Звал в Россию. Тут писателю помирать, а в России -- от Вержболова до Москвы -- готовый роман. Но упреждал честно: многого там не понять тем, кто не шел в ногу, а и поймет -- донести трудно.
-- Мы и я, я и мы -- а не я и они, я и он -- она: новая тема. Песни метельные, метель бунтовщическая -- содержание. Изба без "кумпола" -- печь писательская, от которой пляшут по околицам до барских усадеб. Не расскажешь всего о том, как ожили сказки, приметы, поверья.
-- А в России идет новый период в литературе -- мужицкий. С мужицкой формой и содержанием, ибо "русская революция первым делом была революцией национальной и сняла "кумпол" с той "Академии- де-Сианс", которая была поставлена причетниками" {Не совсем точная цитата из статьи Б. А. Пильняка "Заказ наш", помещенной в журнале "Новая русская книга" -- 1922, No 2.}.
-- В Москве две литературы: молодая поросль от литературы старой, литературщинная поросль, тринадцать школ (имажинисты, презентисты, ничевоки и пр. и пр.), писательское мастерство, форма -- отлично, а сказать нечего, в двадцать лет рамоли, мышиные жеребчики, губы помадят и похабят.-- Этим умирать. И другая поросль -- без школ всяких, в лаптях, лаптем пишут, а фактура, а содержание -- верстой, как аршином, откладывают, кроят революцию и Россию -- новые закройщики.
Но я не верил ни одному его слову. Нет, не действие, не напряжение творческого начала несет она, эта посконная пестрядь молодой русской литературы, бьющая из лесов и первобытных пещер, куда революция загнала жизнь. В той жизни не осталось ни сумерек, ни полутени, ни -- плохое это слово -- нюанса. Ночь идет за днем. Удар топора нужнее скользкого касания резца. Маки в поле -- досадны: портят рожь. Над всем этим оголенным, раздетым до основного хребта бытом заправляет отчаяние, и ему служит живая тупь незастроенных русских степей, а не новой правде, потому что никакой новой правды нет! И где ж отыскать ее, если ни война, поднявшая поля к национальному подвигу, ни революция, погрозившая разгадкой человеческого счастья и справедливости, не только не отыскали ее, но даже стронуть не могли с места застывшую каменную глыбу?
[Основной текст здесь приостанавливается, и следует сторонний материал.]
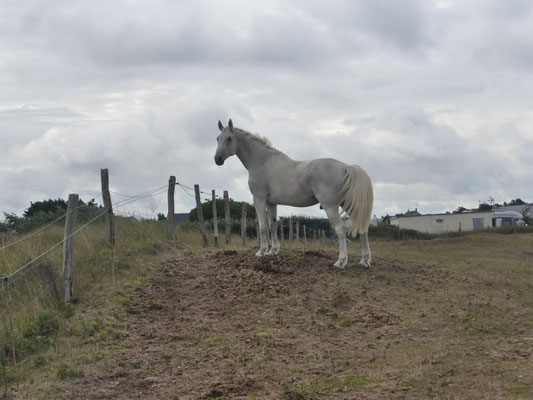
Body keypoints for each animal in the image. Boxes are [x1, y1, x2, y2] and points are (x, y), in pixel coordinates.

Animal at [214, 119, 372, 268]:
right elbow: (272, 225)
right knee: (362, 228)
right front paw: (273, 251)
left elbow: (263, 225)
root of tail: (346, 167)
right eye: (217, 138)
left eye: (229, 138)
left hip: (331, 206)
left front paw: (261, 251)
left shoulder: (259, 199)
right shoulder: (271, 203)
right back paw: (364, 261)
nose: (217, 159)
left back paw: (340, 262)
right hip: (348, 205)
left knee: (340, 229)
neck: (263, 162)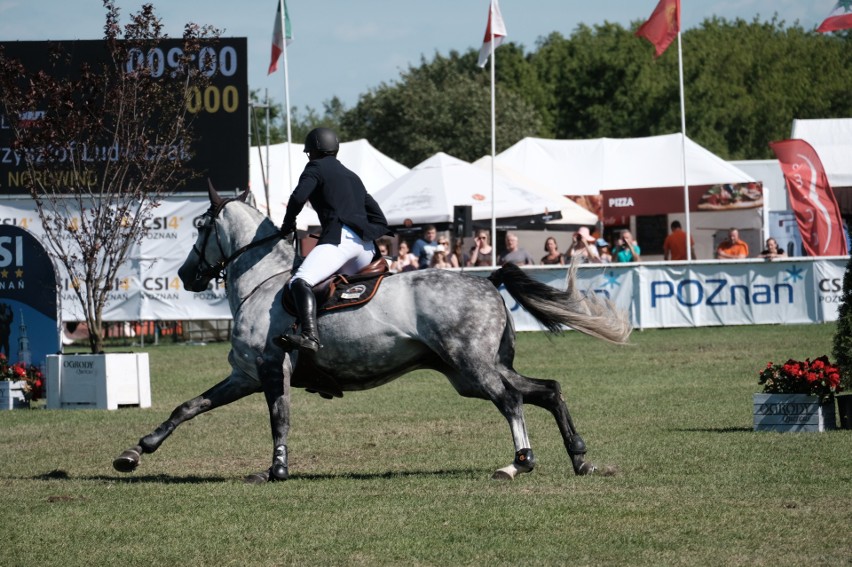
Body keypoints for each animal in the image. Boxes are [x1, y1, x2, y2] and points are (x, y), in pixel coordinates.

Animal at [113, 187, 628, 484]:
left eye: (201, 226)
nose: (187, 275)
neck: (264, 282)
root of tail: (486, 280)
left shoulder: (271, 371)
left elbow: (279, 420)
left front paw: (275, 469)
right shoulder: (245, 375)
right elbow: (187, 408)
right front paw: (135, 453)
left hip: (473, 367)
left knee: (512, 401)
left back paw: (519, 461)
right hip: (472, 372)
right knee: (547, 390)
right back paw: (579, 457)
Свист революции -- тоска, ее кровь -- отчаяние, ее достижение -- уход к 17-му веку, в лес, в пещеру, к лопате и дубине на голову женщины.
И тогда не державный ход носителей новой, мужицкой правды (в который раз в русской литературе!) слышится в этой новой поступи по неприбранным, звонким от безлюдья полям, а долгий одинокий крик по ночи, колотящийся о землю в предчувствии смерти своей, долгий одинокий крик человека, зовущего жизнь вернуться и зацветить поля овсами и пшеницей, одеть оголенные души, познать радость -- пусть маленькую, как свеча, но необходимую (ф. 2524, оп. 1, ед. хр. 60, л. 26--31).